Contestando a las tesis expuestas por el nuevo filósofo Bernard Henry-Lévy, Guy Konopnicki escribía en Le Matin: "Este modo de razonar no es realmente nuevo. L'Humanité, que no cultiva la nueva filosofía, cuenta incluso en su plantilla con un especialista venerable: basta acusar a la URSS de instalar un Quisling en Varsovia, perseguir a sus judíos o asesinar a los afganos, para que el viejo Wurmser despliegue inmediatamente el dispositivo conceptual empleado por Lévy a propósito de Líbano. La URSS no puede ser culpable de los crímenes de que se la acusa, puesto que sacrificó a veinte millones de sus hijos en la lucha contra Hitler. El Gobierno de Israel, incluso cuando se equivoca, no puede ser asesino, porque los judíos fueron víctimas del holocausto.

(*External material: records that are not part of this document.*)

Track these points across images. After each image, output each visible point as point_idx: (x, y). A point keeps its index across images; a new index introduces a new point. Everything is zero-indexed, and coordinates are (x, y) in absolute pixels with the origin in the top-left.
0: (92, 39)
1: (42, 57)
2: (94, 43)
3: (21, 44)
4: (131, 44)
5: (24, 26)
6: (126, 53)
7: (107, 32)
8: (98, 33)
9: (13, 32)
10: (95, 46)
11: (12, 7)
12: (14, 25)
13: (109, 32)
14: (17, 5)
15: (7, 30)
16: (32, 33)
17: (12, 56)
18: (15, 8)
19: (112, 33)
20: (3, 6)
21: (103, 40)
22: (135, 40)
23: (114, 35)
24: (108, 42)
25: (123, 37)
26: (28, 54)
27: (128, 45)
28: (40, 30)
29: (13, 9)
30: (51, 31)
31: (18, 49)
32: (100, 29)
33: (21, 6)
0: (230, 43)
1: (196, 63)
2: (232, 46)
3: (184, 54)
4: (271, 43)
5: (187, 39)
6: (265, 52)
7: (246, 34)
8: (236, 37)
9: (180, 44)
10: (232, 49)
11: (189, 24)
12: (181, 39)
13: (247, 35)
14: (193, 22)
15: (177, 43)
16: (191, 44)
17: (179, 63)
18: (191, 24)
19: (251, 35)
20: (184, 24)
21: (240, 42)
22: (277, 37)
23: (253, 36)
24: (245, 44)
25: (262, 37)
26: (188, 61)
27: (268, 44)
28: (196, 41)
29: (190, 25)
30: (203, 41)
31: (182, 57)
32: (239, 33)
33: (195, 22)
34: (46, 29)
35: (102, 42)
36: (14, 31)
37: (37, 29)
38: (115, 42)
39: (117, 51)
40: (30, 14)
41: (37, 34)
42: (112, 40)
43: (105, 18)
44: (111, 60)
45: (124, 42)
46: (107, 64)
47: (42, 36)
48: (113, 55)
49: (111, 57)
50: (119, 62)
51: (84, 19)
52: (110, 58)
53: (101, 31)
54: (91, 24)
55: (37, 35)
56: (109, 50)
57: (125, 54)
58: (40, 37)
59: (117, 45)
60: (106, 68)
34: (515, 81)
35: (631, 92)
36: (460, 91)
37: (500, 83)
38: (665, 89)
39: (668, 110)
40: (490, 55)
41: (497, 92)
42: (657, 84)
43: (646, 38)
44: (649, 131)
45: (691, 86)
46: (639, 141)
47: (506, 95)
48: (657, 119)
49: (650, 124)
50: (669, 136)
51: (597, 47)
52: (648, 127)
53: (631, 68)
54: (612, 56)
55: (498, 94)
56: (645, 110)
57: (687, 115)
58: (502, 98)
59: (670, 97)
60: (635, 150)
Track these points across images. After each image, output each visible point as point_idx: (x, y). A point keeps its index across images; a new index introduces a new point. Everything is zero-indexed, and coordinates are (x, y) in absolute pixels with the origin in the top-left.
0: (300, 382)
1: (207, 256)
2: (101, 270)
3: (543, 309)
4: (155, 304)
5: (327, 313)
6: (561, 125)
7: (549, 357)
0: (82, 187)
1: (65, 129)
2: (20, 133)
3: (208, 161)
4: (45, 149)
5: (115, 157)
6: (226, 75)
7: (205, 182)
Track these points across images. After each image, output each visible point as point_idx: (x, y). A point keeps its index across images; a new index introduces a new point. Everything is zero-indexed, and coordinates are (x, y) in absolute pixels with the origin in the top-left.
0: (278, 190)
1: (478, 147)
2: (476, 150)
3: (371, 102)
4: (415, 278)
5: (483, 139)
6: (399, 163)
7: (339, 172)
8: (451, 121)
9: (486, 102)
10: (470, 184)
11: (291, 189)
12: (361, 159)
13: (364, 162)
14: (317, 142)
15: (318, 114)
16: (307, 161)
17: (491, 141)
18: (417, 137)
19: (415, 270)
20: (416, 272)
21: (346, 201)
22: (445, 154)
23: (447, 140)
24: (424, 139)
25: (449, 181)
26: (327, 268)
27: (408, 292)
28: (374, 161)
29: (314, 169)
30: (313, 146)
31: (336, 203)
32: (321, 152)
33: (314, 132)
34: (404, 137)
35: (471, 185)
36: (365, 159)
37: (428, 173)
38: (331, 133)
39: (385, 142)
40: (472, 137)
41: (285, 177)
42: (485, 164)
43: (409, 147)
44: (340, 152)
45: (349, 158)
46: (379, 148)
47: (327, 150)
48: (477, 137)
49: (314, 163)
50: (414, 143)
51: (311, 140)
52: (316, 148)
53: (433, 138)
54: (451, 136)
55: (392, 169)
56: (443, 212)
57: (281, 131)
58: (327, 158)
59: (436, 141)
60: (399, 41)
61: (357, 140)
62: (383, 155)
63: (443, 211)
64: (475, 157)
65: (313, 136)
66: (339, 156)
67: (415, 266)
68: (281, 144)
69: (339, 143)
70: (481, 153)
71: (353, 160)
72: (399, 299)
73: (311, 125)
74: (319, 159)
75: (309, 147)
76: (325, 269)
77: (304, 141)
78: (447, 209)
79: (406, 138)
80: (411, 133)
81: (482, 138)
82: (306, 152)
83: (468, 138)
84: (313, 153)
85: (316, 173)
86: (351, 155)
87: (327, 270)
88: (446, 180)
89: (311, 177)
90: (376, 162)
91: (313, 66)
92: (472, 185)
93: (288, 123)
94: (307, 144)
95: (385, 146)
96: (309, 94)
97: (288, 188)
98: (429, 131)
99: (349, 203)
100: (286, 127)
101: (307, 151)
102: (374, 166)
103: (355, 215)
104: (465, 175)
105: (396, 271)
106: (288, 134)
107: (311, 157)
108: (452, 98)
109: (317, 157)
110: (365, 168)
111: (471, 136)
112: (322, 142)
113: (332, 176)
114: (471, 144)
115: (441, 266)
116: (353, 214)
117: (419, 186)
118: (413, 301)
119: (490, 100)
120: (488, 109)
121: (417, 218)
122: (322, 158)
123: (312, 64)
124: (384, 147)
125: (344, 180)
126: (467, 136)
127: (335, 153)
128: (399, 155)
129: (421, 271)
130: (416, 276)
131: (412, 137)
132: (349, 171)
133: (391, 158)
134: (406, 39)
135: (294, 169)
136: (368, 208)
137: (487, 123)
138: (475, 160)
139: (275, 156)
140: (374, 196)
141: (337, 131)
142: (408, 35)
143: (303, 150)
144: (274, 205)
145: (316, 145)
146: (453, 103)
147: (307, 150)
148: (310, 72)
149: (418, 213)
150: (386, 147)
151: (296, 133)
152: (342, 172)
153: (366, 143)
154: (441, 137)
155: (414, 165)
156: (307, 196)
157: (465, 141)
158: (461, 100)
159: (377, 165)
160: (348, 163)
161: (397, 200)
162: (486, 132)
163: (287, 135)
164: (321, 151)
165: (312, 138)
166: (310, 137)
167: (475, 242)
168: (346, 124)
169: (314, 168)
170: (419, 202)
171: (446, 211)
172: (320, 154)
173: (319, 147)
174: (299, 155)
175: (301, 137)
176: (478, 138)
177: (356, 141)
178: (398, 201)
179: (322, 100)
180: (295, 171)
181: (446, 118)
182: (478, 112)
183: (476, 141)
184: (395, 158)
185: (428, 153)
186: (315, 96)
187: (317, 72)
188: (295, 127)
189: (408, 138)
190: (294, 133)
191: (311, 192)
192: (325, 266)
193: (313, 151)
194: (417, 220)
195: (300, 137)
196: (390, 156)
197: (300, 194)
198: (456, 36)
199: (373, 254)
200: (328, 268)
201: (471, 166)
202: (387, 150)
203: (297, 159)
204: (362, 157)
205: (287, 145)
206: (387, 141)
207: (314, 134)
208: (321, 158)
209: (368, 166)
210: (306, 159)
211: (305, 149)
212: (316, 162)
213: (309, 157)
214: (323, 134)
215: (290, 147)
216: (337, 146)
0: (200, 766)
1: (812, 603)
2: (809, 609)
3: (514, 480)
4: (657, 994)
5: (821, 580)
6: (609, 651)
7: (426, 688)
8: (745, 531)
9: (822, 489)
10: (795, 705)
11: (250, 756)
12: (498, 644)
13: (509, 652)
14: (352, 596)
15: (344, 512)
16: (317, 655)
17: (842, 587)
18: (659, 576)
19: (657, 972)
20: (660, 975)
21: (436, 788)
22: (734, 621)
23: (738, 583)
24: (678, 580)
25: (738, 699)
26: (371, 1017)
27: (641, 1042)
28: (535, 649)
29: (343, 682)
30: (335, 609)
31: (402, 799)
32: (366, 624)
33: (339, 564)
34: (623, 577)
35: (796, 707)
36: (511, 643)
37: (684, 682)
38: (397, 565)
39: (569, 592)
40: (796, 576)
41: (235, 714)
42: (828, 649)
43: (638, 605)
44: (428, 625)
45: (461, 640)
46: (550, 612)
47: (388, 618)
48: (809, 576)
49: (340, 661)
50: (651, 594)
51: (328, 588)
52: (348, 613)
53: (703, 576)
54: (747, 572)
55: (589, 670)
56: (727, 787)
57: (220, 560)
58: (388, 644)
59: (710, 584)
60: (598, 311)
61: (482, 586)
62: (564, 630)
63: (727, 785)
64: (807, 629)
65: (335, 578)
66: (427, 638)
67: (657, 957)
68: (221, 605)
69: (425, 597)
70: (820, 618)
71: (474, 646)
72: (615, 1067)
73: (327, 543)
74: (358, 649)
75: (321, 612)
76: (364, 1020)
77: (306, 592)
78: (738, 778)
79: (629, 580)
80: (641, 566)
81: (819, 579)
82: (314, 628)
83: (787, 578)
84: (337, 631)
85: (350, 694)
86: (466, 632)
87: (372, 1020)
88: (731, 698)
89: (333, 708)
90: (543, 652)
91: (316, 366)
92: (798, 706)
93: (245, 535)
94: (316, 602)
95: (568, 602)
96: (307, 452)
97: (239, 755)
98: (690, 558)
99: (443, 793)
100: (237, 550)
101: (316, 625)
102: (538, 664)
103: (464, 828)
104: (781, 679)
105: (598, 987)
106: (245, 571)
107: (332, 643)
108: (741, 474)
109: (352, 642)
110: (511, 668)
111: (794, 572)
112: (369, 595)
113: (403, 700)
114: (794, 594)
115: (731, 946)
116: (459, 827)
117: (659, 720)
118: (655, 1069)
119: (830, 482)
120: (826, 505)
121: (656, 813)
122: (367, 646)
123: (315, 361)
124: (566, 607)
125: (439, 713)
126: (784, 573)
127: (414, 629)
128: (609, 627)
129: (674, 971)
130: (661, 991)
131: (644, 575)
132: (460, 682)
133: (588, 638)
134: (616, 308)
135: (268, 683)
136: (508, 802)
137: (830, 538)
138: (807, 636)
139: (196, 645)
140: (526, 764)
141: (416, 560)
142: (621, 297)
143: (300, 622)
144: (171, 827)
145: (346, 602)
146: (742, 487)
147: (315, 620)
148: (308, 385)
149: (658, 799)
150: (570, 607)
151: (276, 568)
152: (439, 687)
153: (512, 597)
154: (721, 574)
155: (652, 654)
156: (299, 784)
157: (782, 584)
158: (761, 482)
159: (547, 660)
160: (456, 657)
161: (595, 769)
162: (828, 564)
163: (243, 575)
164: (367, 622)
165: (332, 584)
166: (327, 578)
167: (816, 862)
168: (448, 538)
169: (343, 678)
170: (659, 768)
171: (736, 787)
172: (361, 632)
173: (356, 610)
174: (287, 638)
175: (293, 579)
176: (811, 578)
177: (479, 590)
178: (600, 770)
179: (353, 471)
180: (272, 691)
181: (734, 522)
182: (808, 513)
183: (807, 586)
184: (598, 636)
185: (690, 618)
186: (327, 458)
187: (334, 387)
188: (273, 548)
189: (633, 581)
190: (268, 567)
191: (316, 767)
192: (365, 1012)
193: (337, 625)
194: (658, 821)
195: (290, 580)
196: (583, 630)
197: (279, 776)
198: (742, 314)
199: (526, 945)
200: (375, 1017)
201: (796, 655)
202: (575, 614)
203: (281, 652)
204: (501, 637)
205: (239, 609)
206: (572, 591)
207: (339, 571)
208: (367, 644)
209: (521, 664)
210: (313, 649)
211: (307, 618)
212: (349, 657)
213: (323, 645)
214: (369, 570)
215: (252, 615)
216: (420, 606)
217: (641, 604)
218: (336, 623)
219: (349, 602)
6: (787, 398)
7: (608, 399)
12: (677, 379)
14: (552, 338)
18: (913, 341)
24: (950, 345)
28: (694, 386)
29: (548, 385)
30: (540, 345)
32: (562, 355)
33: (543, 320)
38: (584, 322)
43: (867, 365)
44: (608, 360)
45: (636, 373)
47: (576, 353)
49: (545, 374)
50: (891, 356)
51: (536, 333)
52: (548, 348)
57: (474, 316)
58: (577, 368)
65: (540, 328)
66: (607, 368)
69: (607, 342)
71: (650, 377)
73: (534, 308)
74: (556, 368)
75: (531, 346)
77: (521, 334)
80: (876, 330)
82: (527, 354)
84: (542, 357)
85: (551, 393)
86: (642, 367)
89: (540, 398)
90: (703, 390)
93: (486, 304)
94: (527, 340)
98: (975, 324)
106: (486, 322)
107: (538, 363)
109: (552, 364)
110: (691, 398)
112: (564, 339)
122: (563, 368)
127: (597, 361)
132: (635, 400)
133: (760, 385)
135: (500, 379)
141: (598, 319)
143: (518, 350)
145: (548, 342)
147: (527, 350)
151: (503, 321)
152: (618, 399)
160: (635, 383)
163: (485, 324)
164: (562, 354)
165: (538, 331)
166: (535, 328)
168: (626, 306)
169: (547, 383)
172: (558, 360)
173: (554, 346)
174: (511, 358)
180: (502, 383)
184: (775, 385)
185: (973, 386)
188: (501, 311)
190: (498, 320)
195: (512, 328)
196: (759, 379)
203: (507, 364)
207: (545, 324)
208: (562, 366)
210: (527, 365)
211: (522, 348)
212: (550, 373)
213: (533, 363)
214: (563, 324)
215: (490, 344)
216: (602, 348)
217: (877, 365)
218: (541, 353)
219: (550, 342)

Siguiendo las pautas de Lévy y Wurmser, podríamos pintar de rosa la totalidad de la historia, empezando por Francia: ésta no empleó la tortura ni realizó matanzas en Argelia, puesto que sus soldados, los mismos, lucharon contra el nazismo; los jemeres rojos, esos combatientes de la libertad, no cometieron los crímenes que se les imputan, ya que fueron víctimas del napalm de los americanos..."

Apuntando a la creciente toma de conciencia por parte de la comunidad judía de la mentalidad bismarckiana de los dirigentes israelíes y a su rechazo de los métodos brutales con los que éstos pretenden resolver ilusoriamente el hecho nacional palestino, Eric Rouleau escribía: "Los disconformes, en Israel y en la diáspora, son minoritarios, pero no marginales... En Estados Unidos como en Europa, numerosos representantes de la intelligentzia judía, y no de los menores, han dado libre curso a su bochorno ante unas prácticas que hieren su sensibilidad, ya se trate del humanismo secular, ya de la moral del judaísmo". El reciente manifiesto de tres personalidades tan relevantes como Mendés France, Nahum Goldinann y Ph. Klutznik, en favor de un "acuerdo político entre los nacionalismos israelí y palestino" y la apertura de negociaciones con miras a la futura coexistencia entre ambos pueblos "sobre la base de la autodeterminación", es un índice alentador de que la razón y la justicia se abrirán algún día camino entre los hijos de las dos grandes familias semitas, y la dialéctica del verdugo-víctima y víctima-verdugo cederá lentamente paso a la necesaria aceptación del otro: no ese menos ser carente de esencia -según las categorías hegelianas-, que convierte hoy al palestino en un simple estorbo al supuesto diálogo entre Israel y el Padre Eterno, sino un ser de carne y hueso en el que el israelí, al contemplarlo, contemplará al fin, sin telarañas, la grandeza y dolor de su propio pasado.